D’autres améliorations suivront: la compétence de la Confédération pour l’aide au recouvrement a été harmonisée, compétence qui dépasse donc les cantons et prévoit que les familles monoparentales n’aient pas seulement droit à l’entretien de la part de l’autre parent, mais puissent aussi être effectivement payé.

Les mères doivent payer les pots cassés

Ces efforts peuvent contribuer à réduire les risques de pauvreté des familles monoparentales. Mais ils ne suffisent toutefois pas, du fait que la nouvelle loi a des lacunes sur certains points décisifs. Il est surtout choquant que les familles monoparentales (donc normalement les femmes et les enfants) continuent à assumer les risques financiers d’un divorce. Si le revenu familial ne suffit pas pour deux ménages après le divorce, le minimum vital est garanti à la personne qui a l’obligation d’entretien, donc en général le père. Les contributions d’entretien sont calculées selon ses capacités financières et peuvent donc être basses, souvent trop basses, pour assurer le minimum vital à la mère et aux enfants.

La mère doit alors se tourner vers l’aide sociale, mais pas le père. La mère doit le cas échéant rembourser l’aide sociale quand sa situation financière s’améliore, pas le père. Et les mères sans passeport suisse doivent, le cas échéant, renoncer à la nationalité suisse, pas le père. Le manque à gagner dans la caisse familiale n’est pas partagé, mais supporté par la seule mère, avec les conséquences qui vont avec pour les enfants. Cette injustice relevée par le Comité CEDEF (Comité de l'ONU pour l'élimination de la discrimination à l'égard des femmes) et dénoncée par le Tribunal fédéral a justement été un déclencheur important pour réviser la loi. La raison qui explique que cette injustice se poursuive est comme bien souvent le fédéralisme. L’aide sociale est de la compétence des cantons, la mise en œuvre d’un partage du manque à gagner serait de ce fait trop compliqué et exigerait une modification de la Constitution, s’est excusé le Conseil fédéral.

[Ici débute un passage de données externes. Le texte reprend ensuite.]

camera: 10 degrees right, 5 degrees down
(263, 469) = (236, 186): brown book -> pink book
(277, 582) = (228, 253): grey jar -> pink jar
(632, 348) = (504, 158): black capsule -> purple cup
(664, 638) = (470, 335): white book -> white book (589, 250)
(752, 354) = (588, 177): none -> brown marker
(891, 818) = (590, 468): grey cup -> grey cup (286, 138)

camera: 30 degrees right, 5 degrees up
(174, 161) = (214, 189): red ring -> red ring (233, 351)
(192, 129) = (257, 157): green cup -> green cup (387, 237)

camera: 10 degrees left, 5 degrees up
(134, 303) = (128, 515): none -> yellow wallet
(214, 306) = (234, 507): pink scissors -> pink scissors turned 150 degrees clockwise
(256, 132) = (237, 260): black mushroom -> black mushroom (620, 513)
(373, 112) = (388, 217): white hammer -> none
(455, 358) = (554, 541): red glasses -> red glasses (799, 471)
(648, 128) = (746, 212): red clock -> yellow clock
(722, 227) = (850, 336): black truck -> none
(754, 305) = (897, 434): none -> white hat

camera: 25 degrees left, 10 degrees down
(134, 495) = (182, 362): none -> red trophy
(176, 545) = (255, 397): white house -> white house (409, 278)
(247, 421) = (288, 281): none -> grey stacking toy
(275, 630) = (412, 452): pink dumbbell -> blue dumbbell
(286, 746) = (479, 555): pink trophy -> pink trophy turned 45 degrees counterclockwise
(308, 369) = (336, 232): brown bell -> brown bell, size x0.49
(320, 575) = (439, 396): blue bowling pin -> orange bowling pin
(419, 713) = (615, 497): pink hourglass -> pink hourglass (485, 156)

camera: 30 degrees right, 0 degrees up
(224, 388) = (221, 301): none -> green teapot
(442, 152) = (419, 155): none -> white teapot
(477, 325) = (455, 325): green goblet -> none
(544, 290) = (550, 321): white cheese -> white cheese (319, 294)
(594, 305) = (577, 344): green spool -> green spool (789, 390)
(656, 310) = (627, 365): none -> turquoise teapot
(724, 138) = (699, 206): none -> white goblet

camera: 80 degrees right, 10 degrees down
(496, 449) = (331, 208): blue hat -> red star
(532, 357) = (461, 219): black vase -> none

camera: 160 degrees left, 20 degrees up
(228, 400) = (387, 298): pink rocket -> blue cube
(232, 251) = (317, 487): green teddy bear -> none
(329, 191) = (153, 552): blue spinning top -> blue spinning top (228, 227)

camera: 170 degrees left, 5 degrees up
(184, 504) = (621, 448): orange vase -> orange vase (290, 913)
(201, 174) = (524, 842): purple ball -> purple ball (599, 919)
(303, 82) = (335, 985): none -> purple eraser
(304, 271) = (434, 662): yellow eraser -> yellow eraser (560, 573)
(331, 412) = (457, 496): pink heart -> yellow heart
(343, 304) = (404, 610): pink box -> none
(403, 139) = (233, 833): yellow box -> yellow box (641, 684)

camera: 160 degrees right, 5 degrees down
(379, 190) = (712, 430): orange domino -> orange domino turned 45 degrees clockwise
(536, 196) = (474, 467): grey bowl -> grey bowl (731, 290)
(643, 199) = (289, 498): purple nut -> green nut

Répartir équitablement le travail entre femmes et hommes

La proposition de l’USS faite dans le cadre de la procédure de consultation d’une contribution d’entretien minimale (à hauteur de la rente de veuve maximale simple) pour chaque enfant, n’a pas été suivie, avec le même argument qu’il faudrait modifier la Constitution : un enfant ne reçoit donc toujours que ce que le père peut payer et pas ce dont il a besoin pour vivre. Mais un changement a au moins été introduit : en cas de divorce, n’est plus seulement fixé le montant de la contribution d’entretien, mais aussi le montant nécessaire permettant d’assurer l’entretien convenable de l’enfant. Cela permet d’adapter la contribution d’entretien si la situation financière du père devait s’améliorer. L’obligation d’entretien de la famille du parent qui assure la prise en charge a été supprimée. Et enfin, un dossier d’aide sociale séparé est désormais établi pour l’enfant, afin que le parent ne doive plus rembourser que l’aide sociale qu’il a reçue pour lui-même.

Cela facilite les choses pour les familles monoparentales, mais ne s’attaque finalement qu’aux symptômes. Afin que les divorces ne conduisent plus à des catastrophes, il faut repenser complètement le système : comme pour le partage du risque financier à la suite d’un divorce, le travail rémunéré et non rémunéré doit être réparti également entre femmes et hommes. Les femmes et les hommes doivent déjà avant un éventuel divorce assumer chacun la responsabilité des finances familiales et d’une relation stable envers leur enfant. Ce n’est qu’ainsi qu’ils pourront s’occuper ensemble des enfants après une séparation. La garde alternée après le divorce qui désormais doit aussi être examinée même contre la volonté d’un parent, ne peut fonctionner que si la responsabilité est partagée également pendant le mariage. La politique doit veiller à créer les conditions cadres correspondantes.